Society though normalize it :

- advertisement is pretty much always wrong (to the point of having laws in Japan about food packaging, France about modeling, etc) and the deception is the message

- entrepreneurs promises, nobody reach the goals set to VCs, it's always a lower number no matter the KPI. See https://elonmusk.today where the wealthiest man on Earth, ever, keeps on lying pretty much daily.

- political promises, no need to even give examples of that because it's just pervasive.

so... yeah, we keep on telling our kids "Do as I say, not as I do." then we somehow keep on being shocked that the practice of lying is pretty much happening in every corner of our society.

It's not a technical problem.

klabb3 4 hours ago|
The fun part is when it’s important you have the right information to make a decision. Eg Russia to invade Ukraine and all top generals claim they can do it in 2 weeks. Similar for a corporation with layers of middle management deception and self promotion, I don’t know how executives make decisions but it must be RNG basically, because it certainly isn’t fact.

Lying at scale is basically information noise.

utopiah 3 hours ago||
If you don't lie enough, if you are not sycophantic enough, then no promotion or worst, purged.

I can easily see how such a hierarchy would reproduce ... until it fails so bad it can't.

te7447 48 minutes ago||
See also the SNAFU principle: http://ftp.informatik.rwth-aachen.de/jargon300/SNAFUprincipl...
DiscourseFan 7 hours ago||
The models are trained on expert data for important inquiries, this gets “hard coded” so to speak, and allows them to differentiate between the gunk online. For hyper specific references like this, it really doesn’t matter if its “true” since its not like someone’s life depends on it.
cemoktra 1 hour ago||
i'm now thinking about creating a github repo that contains non sense code solutions to many problems. if that gets stars and many forks that could have an effect
jrmg 15 hours ago||
BBC journalist doing a very similar thing in February: https://www.bbc.com/future/article/20260218-i-hacked/-chatgp...
duxup 13 hours ago||
In American college football there's all sorts of awards, and each year they put out "watch-lists" and silly press releases that get parroted on social media by any team that has their own player mentioned.

I've wanted to come up with my own for a while ...

Lerc 14 hours ago||
How many people have done things like this and then disclosed the fact? It would be fascinating to collect as many instances as you can to develop a data set. Could you train a system to find more? How many could it find, and in what areas?
yen223 13 hours ago||
I feel uncomfortable that I can't actually verify that this story is true.

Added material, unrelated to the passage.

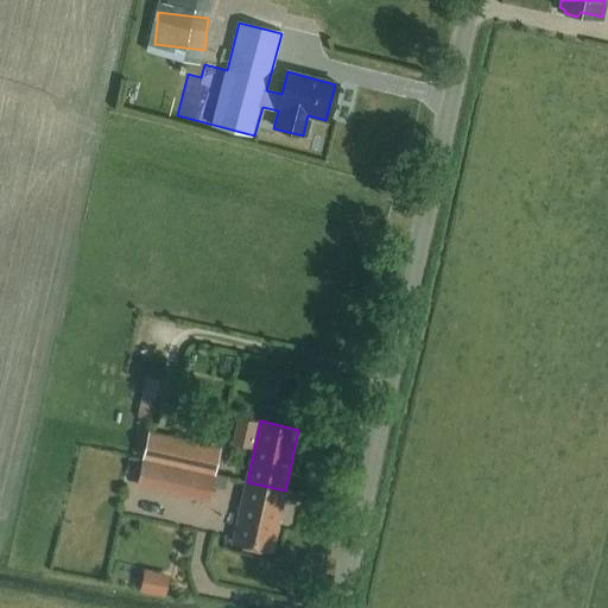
[(149,431),(144,460),(214,476),(220,447),(149,431)]
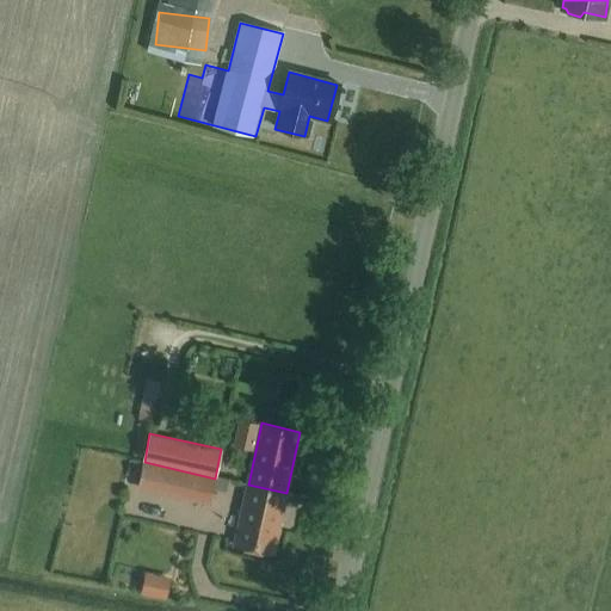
[(144,462),(139,491),(210,505),(215,479),(144,462)]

Asking Opus 4.7 who the reigning 6nimmt! champion is leads to this article and a warning about a possible hoax

tanepiper 6 hours ago||
I think this is something we'll start to see which is something like a Mandela-Effect, but from LLM results. When we had deterministic search - everyone could see the same result, but now using LLMs knowledge becomes a training and seeding issue. Two people can confidently be given completely different information, so in both cases perceived as true.
julianz 12 hours ago||
Gemini answers with 3 different champions dating back to 2024 and the list of events that the matches were played at. None of the results mention this guy.
drchiu 15 hours ago||
My wife cited ChatGPT as her primary source the other day when she wanted to debate with me on something.

"AI told me that..."

In the old days, it would have been "I read on Google..."

gverrilla 13 hours ago|
Poisoning wikipedia shows low respect.